Submitted to: Journal of Dairy Science
Publication Type: Peer Reviewed Journal
Publication Acceptance Date: February 14, 2008
Publication Date: June 20, 2008
Citation: Reinhardt, T.A., Lippolis, J.D. 2008. Developmental changes in the milk fat globule membrane proteome during the transition from colostrum to milk. Journal of Dairy Science. 91(6):2307-2318. Interpretive Summary: Proteomics is a technology that allows one to survey and quantitate proteins in tissue of interest. The milk fat globule membrane is the membrane that covers secreted milk fat and is derived from the apical membrane of the secretory epithelium of the mammary gland. The proteins that make up this membrane were identified by mass spectroscopy. The bulk of the proteins identified have functions associated with milk secretion mechanisms, milk fat and protein synthesis and transport. The identity and quantitation of protein changes in lactation will provide important information needed to more fully understand milk secretion and production. Functional immune proteins, such as CD14, Toll like receptors 2 and 4 were also identified. This suggests a direct role for the mammary gland in detecting an infection. These findings may result in a new and better understanding of the economical important dairy production disease mastitis.

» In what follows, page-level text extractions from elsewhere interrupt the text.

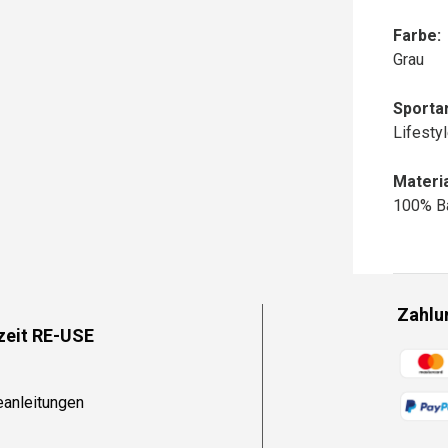
Farbe:
Grau
Sportar
Lifesty
Materia
100% B
Zahlu
zeit RE-USE
Zahlun
eanleitungen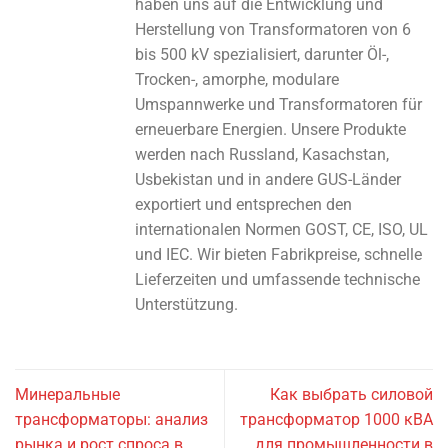
haben uns auf die Entwicklung und
Herstellung von Transformatoren von 6
bis 500 kV spezialisiert, darunter Öl-,
Trocken-, amorphe, modulare
Umspannwerke und Transformatoren für
erneuerbare Energien. Unsere Produkte
werden nach Russland, Kasachstan,
Usbekistan und in andere GUS-Länder
exportiert und entsprechen den
internationalen Normen GOST, CE, ISO, UL
und IEC. Wir bieten Fabrikpreise, schnelle
Lieferzeiten und umfassende technische
Unterstützung.
Минеральные
Как выбрать силовой
трансформаторы: анализ
трансформатор 1000 кВА
рынка и рост спроса в
для промышленности в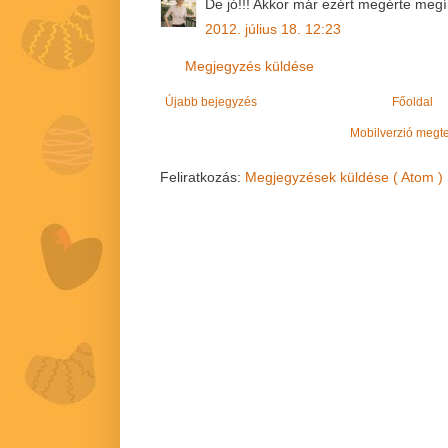
De jó!!! Akkor már ezért megérte megír
2012. július 18. 12:23
Megjegyzés küldése
Újabb bejegyzés
Főoldal
Mobilverzió megt
Feliratkozás:
Megjegyzések küldése ( Atom )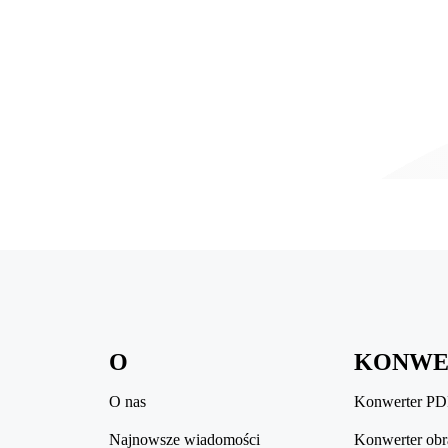
O
KONWE
O nas
Konwerter P
Najnowsze wiadomości
Konwerter ob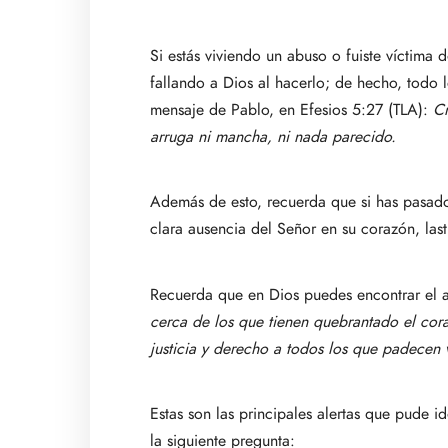
Si estás viviendo un abuso o fuiste víctima 
fallando a Dios al hacerlo; de hecho, todo l
mensaje de Pablo, en Efesios 5:27 (TLA):
Cr
arruga ni mancha, ni nada parecido.
Además de esto, recuerda que si has pasado
clara ausencia del Señor en su corazón, las
Recuerda que en Dios puedes encontrar el ap
cerca de los que tienen quebrantado el cora
justicia y derecho a todos los que padecen 
Estas son las principales alertas que pude 
la siguiente pregunta: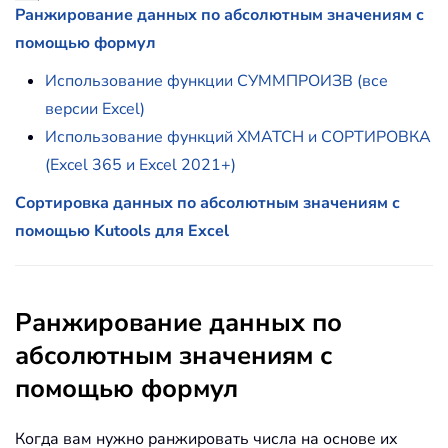
Ранжирование данных по абсолютным значениям с
помощью формул
Использование функции СУММПРОИЗВ (все
версии Excel)
Использование функций XMATCH и СОРТИРОВКА
(Excel 365 и Excel 2021+)
Сортировка данных по абсолютным значениям с
помощью Kutools для Excel
Ранжирование данных по
абсолютным значениям с
помощью формул
Когда вам нужно ранжировать числа на основе их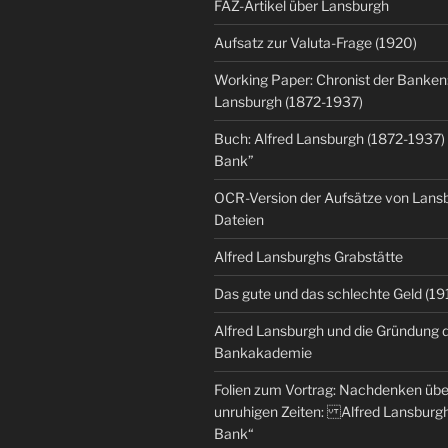
FAZ-Artikel über Lansburgh
Aufsatz zur Valuta-Frage (1920)
Working Paper: Chronist der Banken:
Lansburgh (1872-1937)
Buch: Alfred Lansburgh (1872-1937)
Bank”
OCR-Version der Aufsätze von Lansbu
Dateien
Alfred Lansburghs Grabstätte
Das gute und das schlechte Geld (19
Alfred Lansburgh und die Gründung 
Bankakademie
Folien zum Vortrag: Nachdenken üb
unruhigen Zeiten: Alfred Lansburgh
Bank“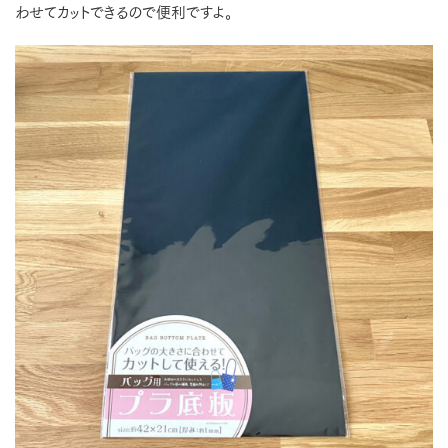
わせてカットできるので便利ですよ。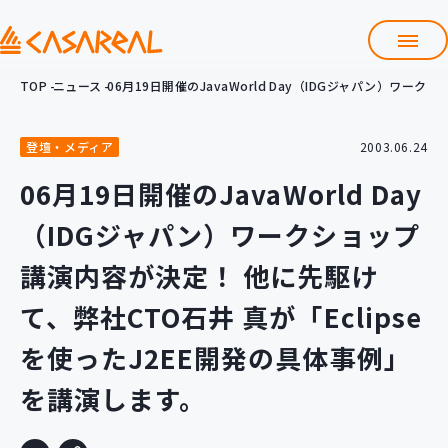
TOP
ニュース
06月19日開催のJavaWorld Day（IDGジャパン）ワ
TOP
カサレアルについて
登壇・メディア
2003.06.24
会社情報
サービス
06月19日開催のJavaWorld Day
プロダクト開発支援
（IDGジャパン）ワークショップ
クラウド導入支援
Git導入支援
講演内容が決定！ 他に先駆け
システム構築支援
て、弊社CTO石井 真が「Eclipse
研修サービス
を使ったJ2EE開発の具体事例」
定型コース
新入社員コース
を講演します。
カスタマイズコース
教材購入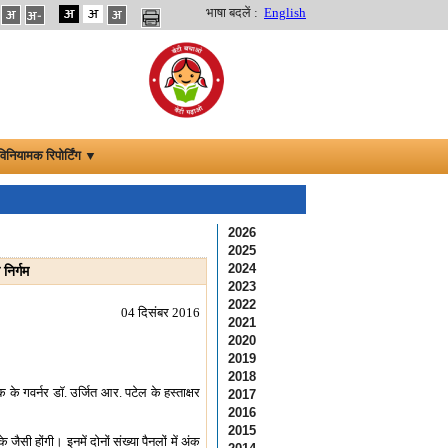
भाषा बदलें :
English
विनियामक रिपोर्टिंग ▼
2026
2025
2024
निर्गम
2023
2022
04 दिसंबर 2016
2021
2020
2019
2018
ंक के गवर्नर डॉ. उर्जित आर. पटेल के हस्ताक्षर
2017
2016
2015
के जैसी होंगी। इनमें दोनों संख्या पैनलों में अंक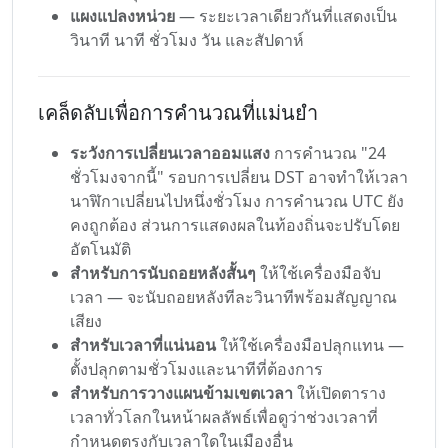
แผงแปลงหน่วย
— ระยะเวลาเดียวกันที่แสดงเป็น
วินาที นาที ชั่วโมง วัน และสัปดาห์
เคล็ดลับเพื่อการคำนวณที่แม่นยำ
ระวังการเปลี่ยนเวลาออมแสง
การคำนวณ "24
ชั่วโมงจากนี้" รอบการเปลี่ยน DST อาจทำให้เวลา
นาฬิกาเปลี่ยนไปหนึ่งชั่วโมง การคำนวณ UTC ยัง
คงถูกต้อง ส่วนการแสดงผลในท้องถิ่นจะปรับโดย
อัตโนมัติ
สำหรับการนับถอยหลังสั้นๆ
ให้ใช้เครื่องมือจับ
เวลา — จะนับถอยหลังทีละวินาทีพร้อมสัญญาณ
เสียง
สำหรับเวลาที่แน่นอน
ให้ใช้เครื่องมือปลุกแทน —
ตั้งปลุกตามชั่วโมงและนาทีที่ต้องการ
สำหรับการวางแผนข้ามเขตเวลา
ให้เปิดตาราง
เวลาทั่วโลกในหน้าผลลัพธ์เพื่อดูว่าช่วงเวลาที่
กำหนดตรงกับเวลาใดในเมืองอื่น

Technical Abstract: Shotgun Proteomics, using amine-reactive isobaric tags (iTRAQ) was used to quantify protein changes in milk fat globule membranes (MFGM) that were isolated from day 1 colostrum and compared to MFGM from day 7 milk. Eight Holstein cows were randomly assigned to 2 groups of 4 cow sample pools for a simple replication of this proteomic analysis using iTRAQ. iTRAQ labeled peptides from the experiment sample pools were fractionated by strong cation exchange chromatography followed by further fractionation on a micro-capillary high performance liquid chromatograph connected to a nanospray-tandem mass spectrometer. Data analysis identified 138 bovine proteins in the MFGM with 26 proteins up-regulated and 19 proteins down-regulated in day 7 MFGM compared to colostrum MFGM. Mucin 1 and 15 were up-regulated greater than 7 fold in MFGM from day 7 milk compared to colostrum MFGM. The tripartite complex of proteins of adipophilin, butyrophilin, and xanthine dehydrogenase were individually up-regulated in day 7 MFGM 3.4, 3.2, and 2.6 fold, respectively, compared to colostrum MFGM. Additional proteins associated with various aspects of lipid transport synthesis and secretion such as acyl-CoA synthetase, Lanosterol synthase, lysophosphatidic acid acyltransferase, and fatty acid binding protein were up-regulated 2.6-5.1 fold in day 7 MFGM compared to colostrum MFGM. In contrast, apolipoproteins A1, C-III, E, and A-IV were down-regulated 2.6-4.3 fold in day 7 MFGM compared to colostrum MFGM. These data demonstrate that quantitative shotgun proteomics has great potential to provide new insights into mammary development.